• Aim of the task:
From the data below, repeat exactly the lines from the line with "one of each." to the line with "</li><li>Each &lt;EntityDescriptor&gt; element MUST", both included.

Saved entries
▼

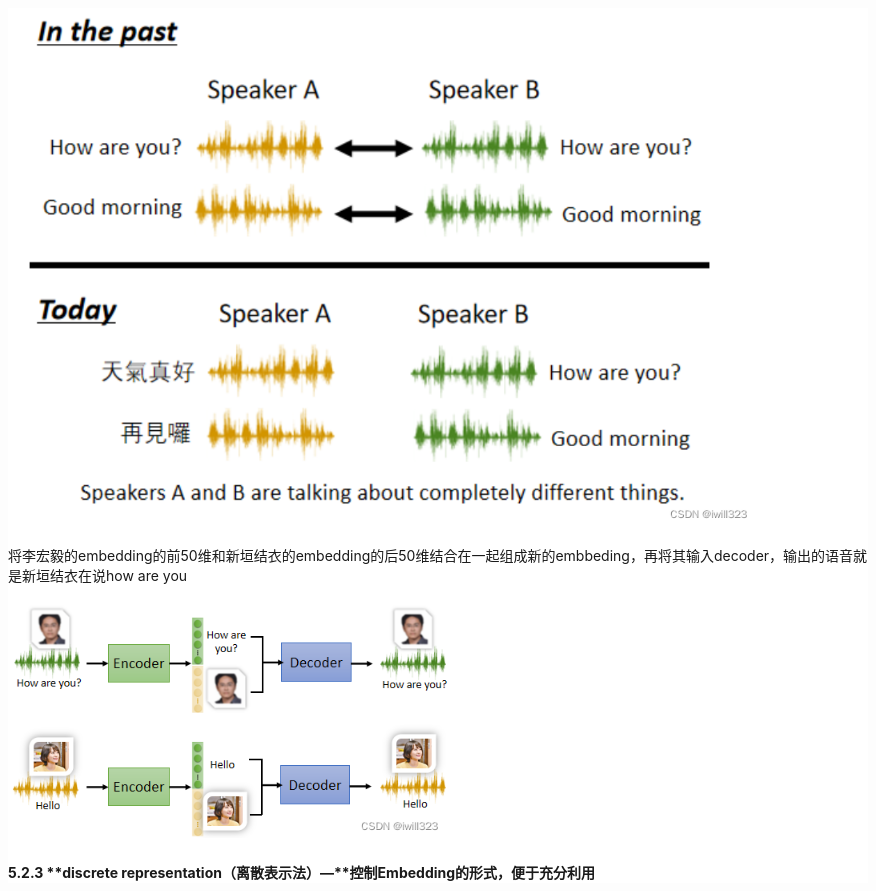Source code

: <img src="自监督学习.assets/d64ffd55dfc843118797dda77564edf3.png" alt="img" style="zoom:80%;" />

将李宏毅的embedding的前50维和新垣结衣的embedding的后50维结合在一起组成新的embbeding，再将其输入decoder，输出的语音就是新垣结衣在说how are you

<img src="自监督学习.assets/24163a111bdd4ac992815ae57f1ca09e.png" alt="img" style="zoom:80%;" />

#### 5.2.3 **discrete representation（离散表示法）—**控制Embedding的形式，便于充分利用
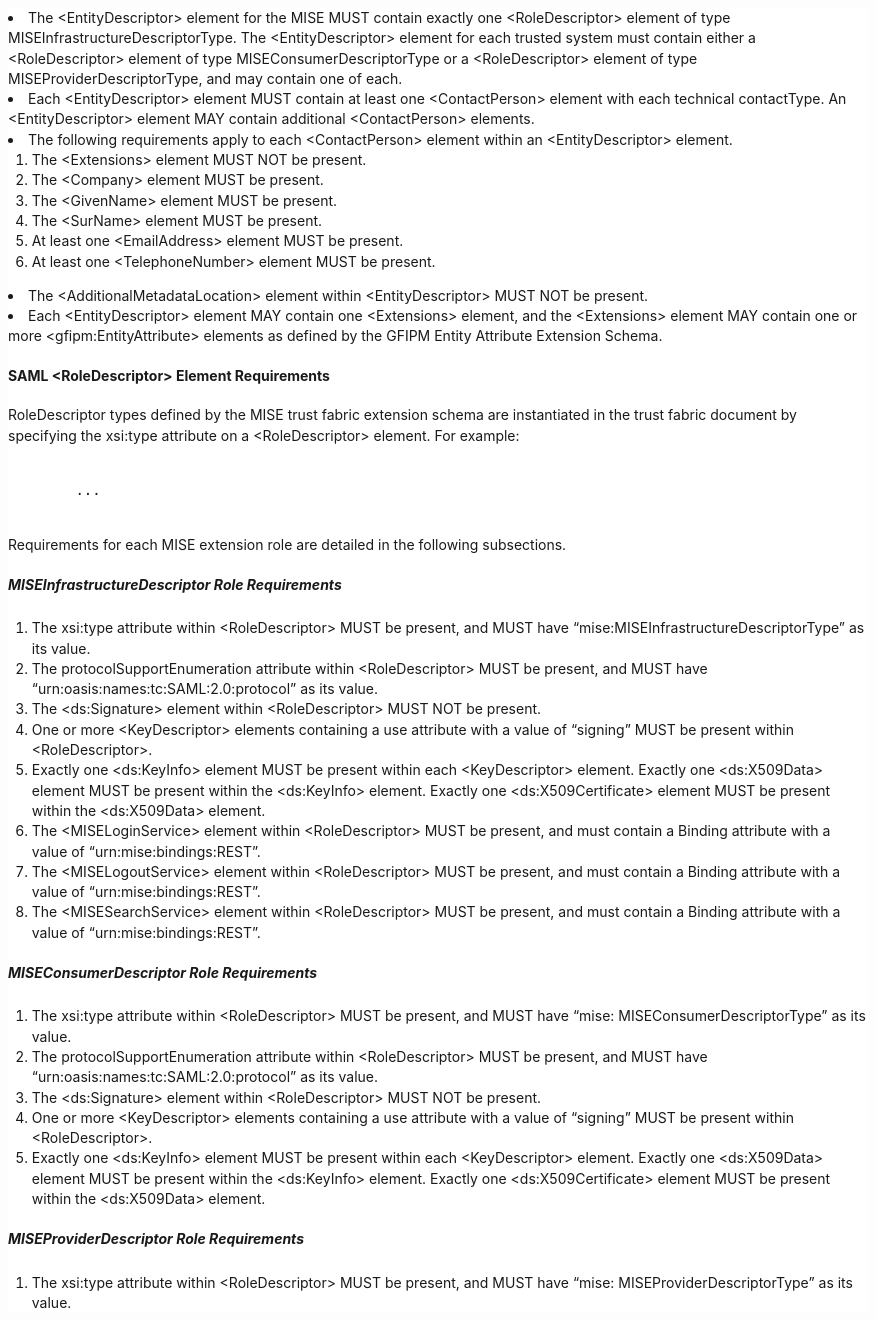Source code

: </li><li>The &lt;EntityDescriptor&gt; element for the MISE MUST contain exactly one &lt;RoleDescriptor&gt; element of type MISEInfrastructureDescriptorType. The &lt;EntityDescriptor&gt; element for each trusted system must contain either a &lt;RoleDescriptor&gt; element of type MISEConsumerDescriptorType or a &lt;RoleDescriptor&gt; element of type MISEProviderDescriptorType, and may contain one of each.
</li><li>Each &lt;EntityDescriptor&gt; element MUST contain at least one &lt;ContactPerson&gt; element with each technical contactType. An &lt;EntityDescriptor&gt; element MAY contain additional &lt;ContactPerson&gt; elements.
</li><li>The following requirements apply to each &lt;ContactPerson&gt; element within an &lt;EntityDescriptor&gt; element.
<ol><li>The &lt;Extensions&gt; element MUST NOT be present.
</li><li>The &lt;Company&gt; element MUST be present.
</li><li>The &lt;GivenName&gt; element MUST be present.
</li><li>The &lt;SurName&gt; element MUST be present.
</li><li>At least one &lt;EmailAddress&gt; element MUST be present.
</li><li>At least one &lt;TelephoneNumber&gt; element MUST be present.
</li></ol></li><li>The &lt;AdditionalMetadataLocation&gt; element within &lt;EntityDescriptor&gt; MUST NOT be present.
</li><li>Each &lt;EntityDescriptor&gt; element MAY contain one &lt;Extensions&gt; element, and the &lt;Extensions&gt; element MAY contain one or more &lt;gfipm:EntityAttribute&gt; elements as defined by the GFIPM Entity Attribute Extension Schema.
</li></ol><h4>	SAML &lt;RoleDescriptor&gt; Element Requirements</h4>
<p>RoleDescriptor types defined by the MISE trust fabric extension schema are instantiated in the trust fabric document by specifying the xsi:type attribute on a &lt;RoleDescriptor&gt; element. For example:</p>
<pre class="brush:xml">
	<roledescriptor xsi:type="mise:MISEConsumerDescriptorType" protocolsupportenumeration="urn:oasis:names:tc:SAML:2.0:protocol">
		...
	</roledescriptor></pre><p>
Requirements for each MISE extension role are detailed in the following subsections.</p>
<h5>MISEInfrastructureDescriptor Role Requirements</h5>
<ol><li>The xsi:type attribute within &lt;RoleDescriptor&gt; MUST be present, and MUST have “mise:MISEInfrastructureDescriptorType” as its value.
</li><li>The protocolSupportEnumeration attribute within &lt;RoleDescriptor&gt; MUST be present, and MUST have “urn:oasis:names:tc:SAML:2.0:protocol” as its value.
</li><li>The &lt;ds:Signature&gt; element within &lt;RoleDescriptor&gt; MUST NOT be present.
</li><li>One or more &lt;KeyDescriptor&gt; elements containing a use attribute with a value of “signing” MUST be present within &lt;RoleDescriptor&gt;.
</li><li>Exactly one &lt;ds:KeyInfo&gt; element MUST be present within each &lt;KeyDescriptor&gt; element. Exactly one &lt;ds:X509Data&gt; element MUST be present within the &lt;ds:KeyInfo&gt; element. Exactly one &lt;ds:X509Certificate&gt; element MUST be present within the &lt;ds:X509Data&gt; element.
</li><li>The &lt;MISELoginService&gt; element within &lt;RoleDescriptor&gt; MUST be present, and must contain a Binding attribute with a value of “urn:mise:bindings:REST”.
</li><li>The &lt;MISELogoutService&gt; element within &lt;RoleDescriptor&gt; MUST be present, and must contain a Binding attribute with a value of “urn:mise:bindings:REST”.
</li><li>The &lt;MISESearchService&gt; element within &lt;RoleDescriptor&gt; MUST be present, and must contain a Binding attribute with a value of “urn:mise:bindings:REST”.
</li></ol><h5>MISEConsumerDescriptor Role Requirements</h5>
<ol><li>The xsi:type attribute within &lt;RoleDescriptor&gt; MUST be present, and MUST have “mise: MISEConsumerDescriptorType” as its value.
</li><li>The protocolSupportEnumeration attribute within &lt;RoleDescriptor&gt; MUST be present, and MUST have “urn:oasis:names:tc:SAML:2.0:protocol” as its value.
</li><li>The &lt;ds:Signature&gt; element within &lt;RoleDescriptor&gt; MUST NOT be present.
</li><li>One or more &lt;KeyDescriptor&gt; elements containing a use attribute with a value of “signing” MUST be present within &lt;RoleDescriptor&gt;.
</li><li>Exactly one &lt;ds:KeyInfo&gt; element MUST be present within each &lt;KeyDescriptor&gt; element. Exactly one &lt;ds:X509Data&gt; element MUST be present within the &lt;ds:KeyInfo&gt; element. Exactly one &lt;ds:X509Certificate&gt; element MUST be present within the &lt;ds:X509Data&gt; element.
</li></ol><h5>MISEProviderDescriptor Role Requirements</h5>
<ol><li>The xsi:type attribute within &lt;RoleDescriptor&gt; MUST be present, and MUST have “mise: MISEProviderDescriptorType” as its value.
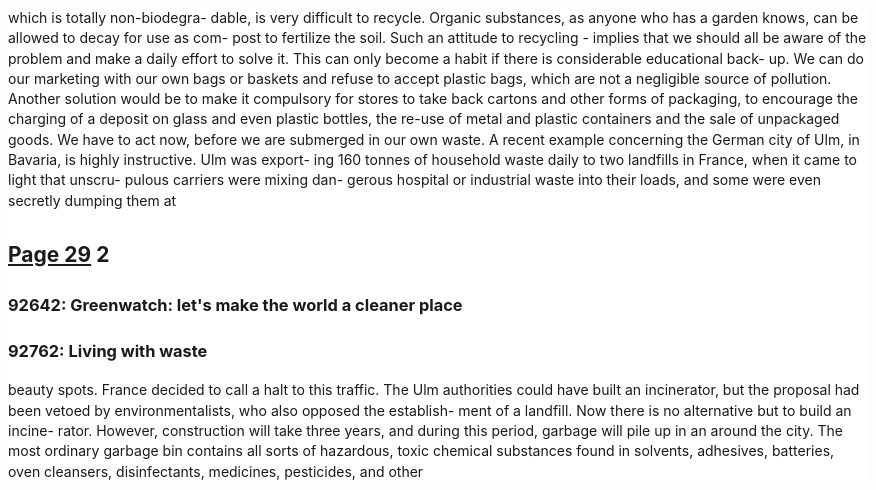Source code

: which is totally non-biodegra- 
dable, is very difficult to recycle. 
Organic substances, as anyone 
who has a garden knows, can be 
allowed to decay for use as com- 
post to fertilize the soil. 
Such an attitude to recycling - 
implies that we should all be 
aware of the problem and make a 
daily effort to solve it. This can 
only become a habit if there is 
considerable educational back- 
up. We can do our marketing with 
our own bags or baskets and 
refuse to accept plastic bags, 
which are not a negligible source 
of pollution. Another solution 
would be to make it compulsory 
for stores to take back cartons and 
other forms of packaging, to 
encourage the charging of a 
deposit on glass and even plastic 
bottles, the re-use of metal and 
plastic containers and the sale of 
unpackaged goods. 
We have to act now, before we 
are submerged in our own waste. A 
recent example concerning the 
German city of Ulm, in Bavaria, is 
highly instructive. Ulm was export- 
ing 160 tonnes of household waste 
daily to two landfills in France, 
when it came to light that unscru- 
pulous carriers were mixing dan- 
gerous hospital or industrial waste 
into their loads, and some were 
even secretly dumping them at

## [Page 29](092651engo.pdf#page=29) 2

### 92642: Greenwatch: let's make the world a cleaner place

### 92762: Living with waste

  
  
beauty spots. France decided to 
call a halt to this traffic. The Ulm 
authorities could have built an 
incinerator, but the proposal had 
been vetoed by environmentalists, 
who also opposed the establish- 
ment of a landfill. Now there is no 
alternative but to build an incine- 
rator. However, construction will 
take three years, and during this 
period, garbage will pile up in an 
around the city. 
The most ordinary garbage bin 
contains all sorts of hazardous, 
toxic chemical substances found 
in solvents, adhesives, batteries, 
oven cleansers, disinfectants, 
medicines, pesticides, and other 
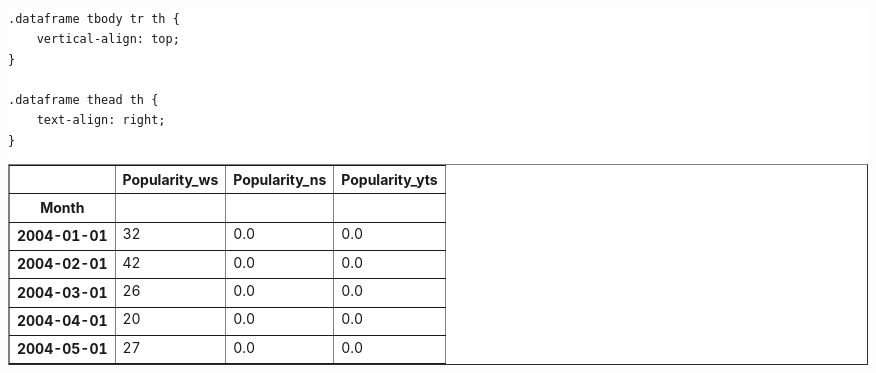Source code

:     .dataframe tbody tr th {
        vertical-align: top;
    }

    .dataframe thead th {
        text-align: right;
    }
</style>
<table border="1" class="dataframe">
  <thead>
    <tr style="text-align: right;">
      <th></th>
      <th>Popularity_ws</th>
      <th>Popularity_ns</th>
      <th>Popularity_yts</th>
    </tr>
    <tr>
      <th>Month</th>
      <th></th>
      <th></th>
      <th></th>
    </tr>
  </thead>
  <tbody>
    <tr>
      <th>2004-01-01</th>
      <td>32</td>
      <td>0.0</td>
      <td>0.0</td>
    </tr>
    <tr>
      <th>2004-02-01</th>
      <td>42</td>
      <td>0.0</td>
      <td>0.0</td>
    </tr>
    <tr>
      <th>2004-03-01</th>
      <td>26</td>
      <td>0.0</td>
      <td>0.0</td>
    </tr>
    <tr>
      <th>2004-04-01</th>
      <td>20</td>
      <td>0.0</td>
      <td>0.0</td>
    </tr>
    <tr>
      <th>2004-05-01</th>
      <td>27</td>
      <td>0.0</td>
      <td>0.0</td>
    </tr>
  </tbody>
</table>
</div>
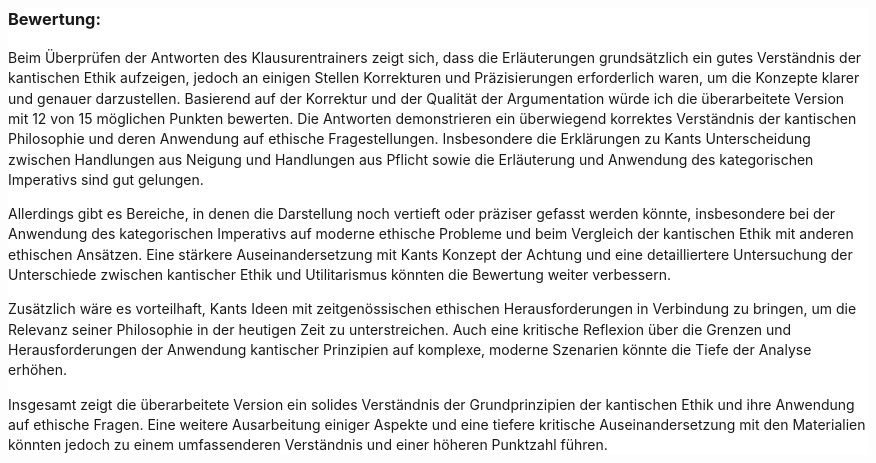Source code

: ### Bewertung:

Beim Überprüfen der Antworten des Klausurentrainers zeigt sich, dass die Erläuterungen grundsätzlich ein gutes Verständnis der kantischen Ethik aufzeigen, jedoch an einigen Stellen Korrekturen und Präzisierungen erforderlich waren, um die Konzepte klarer und genauer darzustellen. Basierend auf der Korrektur und der Qualität der Argumentation würde ich die überarbeitete Version mit 12 von 15 möglichen Punkten bewerten. Die Antworten demonstrieren ein überwiegend korrektes Verständnis der kantischen Philosophie und deren Anwendung auf ethische Fragestellungen. Insbesondere die Erklärungen zu Kants Unterscheidung zwischen Handlungen aus Neigung und Handlungen aus Pflicht sowie die Erläuterung und Anwendung des kategorischen Imperativs sind gut gelungen. 

Allerdings gibt es Bereiche, in denen die Darstellung noch vertieft oder präziser gefasst werden könnte, insbesondere bei der Anwendung des kategorischen Imperativs auf moderne ethische Probleme und beim Vergleich der kantischen Ethik mit anderen ethischen Ansätzen. Eine stärkere Auseinandersetzung mit Kants Konzept der Achtung und eine detailliertere Untersuchung der Unterschiede zwischen kantischer Ethik und Utilitarismus könnten die Bewertung weiter verbessern.

Zusätzlich wäre es vorteilhaft, Kants Ideen mit zeitgenössischen ethischen Herausforderungen in Verbindung zu bringen, um die Relevanz seiner Philosophie in der heutigen Zeit zu unterstreichen. Auch eine kritische Reflexion über die Grenzen und Herausforderungen der Anwendung kantischer Prinzipien auf komplexe, moderne Szenarien könnte die Tiefe der Analyse erhöhen.

Insgesamt zeigt die überarbeitete Version ein solides Verständnis der Grundprinzipien der kantischen Ethik und ihre Anwendung auf ethische Fragen. Eine weitere Ausarbeitung einiger Aspekte und eine tiefere kritische Auseinandersetzung mit den Materialien könnten jedoch zu einem umfassenderen Verständnis und einer höheren Punktzahl führen.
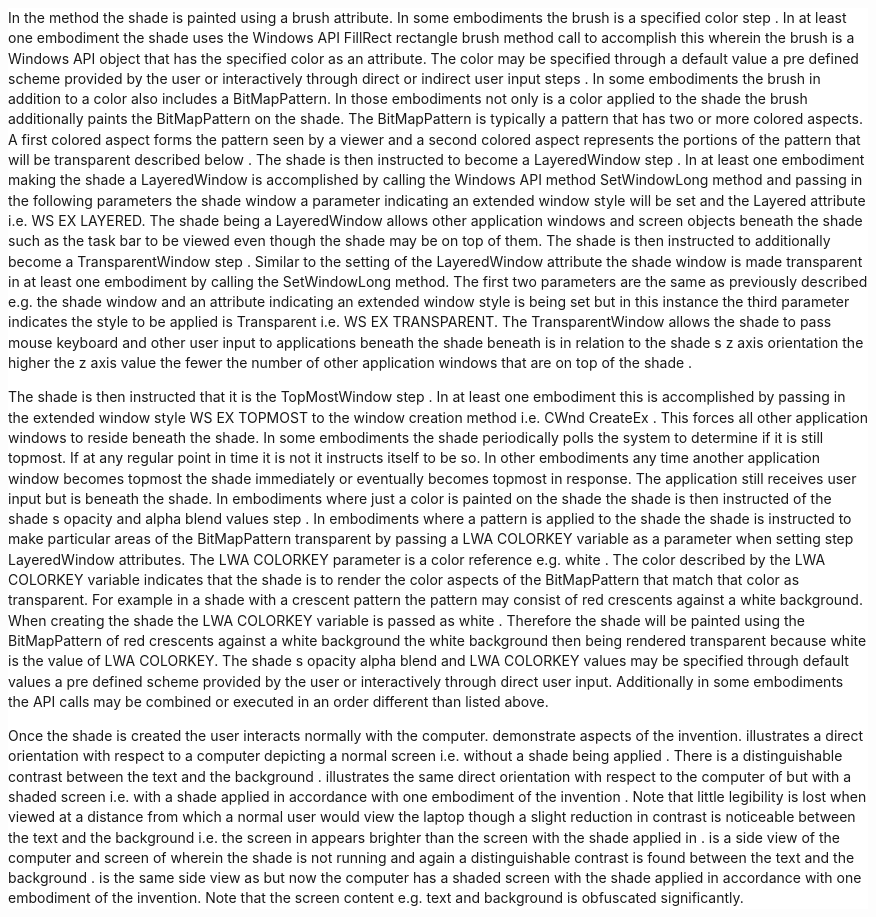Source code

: In the method the shade is painted using a brush attribute. In some embodiments the brush is a specified color step . In at least one embodiment the shade uses the Windows API FillRect rectangle brush method call to accomplish this wherein the brush is a Windows API object that has the specified color as an attribute. The color may be specified through a default value a pre defined scheme provided by the user or interactively through direct or indirect user input steps . In some embodiments the brush in addition to a color also includes a BitMapPattern. In those embodiments not only is a color applied to the shade the brush additionally paints the BitMapPattern on the shade. The BitMapPattern is typically a pattern that has two or more colored aspects. A first colored aspect forms the pattern seen by a viewer and a second colored aspect represents the portions of the pattern that will be transparent described below . The shade is then instructed to become a LayeredWindow step . In at least one embodiment making the shade a LayeredWindow is accomplished by calling the Windows API method SetWindowLong method and passing in the following parameters the shade window a parameter indicating an extended window style will be set and the Layered attribute i.e. WS EX LAYERED. The shade being a LayeredWindow allows other application windows and screen objects beneath the shade such as the task bar to be viewed even though the shade may be on top of them. The shade is then instructed to additionally become a TransparentWindow step . Similar to the setting of the LayeredWindow attribute the shade window is made transparent in at least one embodiment by calling the SetWindowLong method. The first two parameters are the same as previously described e.g. the shade window and an attribute indicating an extended window style is being set but in this instance the third parameter indicates the style to be applied is Transparent i.e. WS EX TRANSPARENT. The TransparentWindow allows the shade to pass mouse keyboard and other user input to applications beneath the shade beneath is in relation to the shade s z axis orientation the higher the z axis value the fewer the number of other application windows that are on top of the shade .

The shade is then instructed that it is the TopMostWindow step . In at least one embodiment this is accomplished by passing in the extended window style WS EX TOPMOST to the window creation method i.e. CWnd CreateEx . This forces all other application windows to reside beneath the shade. In some embodiments the shade periodically polls the system to determine if it is still topmost. If at any regular point in time it is not it instructs itself to be so. In other embodiments any time another application window becomes topmost the shade immediately or eventually becomes topmost in response. The application still receives user input but is beneath the shade. In embodiments where just a color is painted on the shade the shade is then instructed of the shade s opacity and alpha blend values step . In embodiments where a pattern is applied to the shade the shade is instructed to make particular areas of the BitMapPattern transparent by passing a LWA COLORKEY variable as a parameter when setting step LayeredWindow attributes. The LWA COLORKEY parameter is a color reference e.g. white . The color described by the LWA COLORKEY variable indicates that the shade is to render the color aspects of the BitMapPattern that match that color as transparent. For example in a shade with a crescent pattern the pattern may consist of red crescents against a white background. When creating the shade the LWA COLORKEY variable is passed as white . Therefore the shade will be painted using the BitMapPattern of red crescents against a white background the white background then being rendered transparent because white is the value of LWA COLORKEY. The shade s opacity alpha blend and LWA COLORKEY values may be specified through default values a pre defined scheme provided by the user or interactively through direct user input. Additionally in some embodiments the API calls may be combined or executed in an order different than listed above.

Once the shade is created the user interacts normally with the computer. demonstrate aspects of the invention. illustrates a direct orientation with respect to a computer depicting a normal screen i.e. without a shade being applied . There is a distinguishable contrast between the text and the background . illustrates the same direct orientation with respect to the computer of but with a shaded screen i.e. with a shade applied in accordance with one embodiment of the invention . Note that little legibility is lost when viewed at a distance from which a normal user would view the laptop though a slight reduction in contrast is noticeable between the text and the background i.e. the screen in appears brighter than the screen with the shade applied in . is a side view of the computer and screen of wherein the shade is not running and again a distinguishable contrast is found between the text and the background . is the same side view as but now the computer has a shaded screen with the shade applied in accordance with one embodiment of the invention. Note that the screen content e.g. text and background is obfuscated significantly.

▲

• Solution:
: </li><li>The &lt;EntityDescriptor&gt; element for the MISE MUST contain exactly one &lt;RoleDescriptor&gt; element of type MISEInfrastructureDescriptorType. The &lt;EntityDescriptor&gt; element for each trusted system must contain either a &lt;RoleDescriptor&gt; element of type MISEConsumerDescriptorType or a &lt;RoleDescriptor&gt; element of type MISEProviderDescriptorType, and may contain one of each.
</li><li>Each &lt;EntityDescriptor&gt; element MUST contain at least one &lt;ContactPerson&gt; element with each technical contactType. An &lt;EntityDescriptor&gt; element MAY contain additional &lt;ContactPerson&gt; elements.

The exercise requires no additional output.